┌─ Data under study
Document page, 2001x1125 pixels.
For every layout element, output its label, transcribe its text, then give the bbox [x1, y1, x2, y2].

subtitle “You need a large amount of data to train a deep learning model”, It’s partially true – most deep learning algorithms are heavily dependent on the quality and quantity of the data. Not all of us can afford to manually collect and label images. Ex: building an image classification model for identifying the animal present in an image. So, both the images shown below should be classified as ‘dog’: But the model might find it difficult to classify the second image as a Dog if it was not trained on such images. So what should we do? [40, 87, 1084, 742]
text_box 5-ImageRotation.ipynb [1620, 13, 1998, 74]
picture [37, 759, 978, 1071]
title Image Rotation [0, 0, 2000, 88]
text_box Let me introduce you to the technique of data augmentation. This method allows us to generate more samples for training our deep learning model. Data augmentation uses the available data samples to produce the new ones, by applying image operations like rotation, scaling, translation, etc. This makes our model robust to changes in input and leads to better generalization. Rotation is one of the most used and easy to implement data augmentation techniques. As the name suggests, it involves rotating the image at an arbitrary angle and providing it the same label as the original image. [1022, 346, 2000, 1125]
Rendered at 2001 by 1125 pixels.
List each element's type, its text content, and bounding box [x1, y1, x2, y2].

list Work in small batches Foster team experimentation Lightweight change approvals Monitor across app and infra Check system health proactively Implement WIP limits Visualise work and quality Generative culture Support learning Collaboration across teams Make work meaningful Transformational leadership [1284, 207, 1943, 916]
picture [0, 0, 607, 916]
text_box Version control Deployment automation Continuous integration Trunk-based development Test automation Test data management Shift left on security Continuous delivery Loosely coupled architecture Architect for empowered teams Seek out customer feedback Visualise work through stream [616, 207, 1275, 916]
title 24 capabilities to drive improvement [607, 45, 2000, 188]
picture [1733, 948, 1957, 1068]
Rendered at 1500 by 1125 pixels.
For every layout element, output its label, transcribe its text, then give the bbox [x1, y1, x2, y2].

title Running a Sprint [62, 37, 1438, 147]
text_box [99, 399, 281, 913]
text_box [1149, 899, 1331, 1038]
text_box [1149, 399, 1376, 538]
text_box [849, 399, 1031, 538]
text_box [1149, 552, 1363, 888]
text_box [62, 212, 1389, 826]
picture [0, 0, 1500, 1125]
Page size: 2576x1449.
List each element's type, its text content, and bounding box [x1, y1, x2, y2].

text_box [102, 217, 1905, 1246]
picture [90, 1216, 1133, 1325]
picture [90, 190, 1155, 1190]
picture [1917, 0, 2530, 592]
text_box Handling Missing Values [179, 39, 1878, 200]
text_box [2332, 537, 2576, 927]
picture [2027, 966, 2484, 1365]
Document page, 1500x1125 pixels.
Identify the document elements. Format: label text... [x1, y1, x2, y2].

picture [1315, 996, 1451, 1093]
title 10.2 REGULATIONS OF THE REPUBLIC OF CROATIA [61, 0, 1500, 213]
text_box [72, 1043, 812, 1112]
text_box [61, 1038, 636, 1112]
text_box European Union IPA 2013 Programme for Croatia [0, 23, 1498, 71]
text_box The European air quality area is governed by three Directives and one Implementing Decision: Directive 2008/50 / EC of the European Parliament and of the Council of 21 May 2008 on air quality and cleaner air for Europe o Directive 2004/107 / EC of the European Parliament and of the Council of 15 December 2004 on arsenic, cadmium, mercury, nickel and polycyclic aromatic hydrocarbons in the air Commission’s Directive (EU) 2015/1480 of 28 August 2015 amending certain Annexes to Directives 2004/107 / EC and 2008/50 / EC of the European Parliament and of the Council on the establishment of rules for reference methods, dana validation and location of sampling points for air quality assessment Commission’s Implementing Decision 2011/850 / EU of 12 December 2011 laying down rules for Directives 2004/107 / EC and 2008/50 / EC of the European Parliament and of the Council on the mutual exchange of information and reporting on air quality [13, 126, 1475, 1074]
└─
__Task objective__
Reproduce each line above that contains "Rendered".

__Solution__
Rendered at 2001 by 1125 pixels.
Rendered at 1500 by 1125 pixels.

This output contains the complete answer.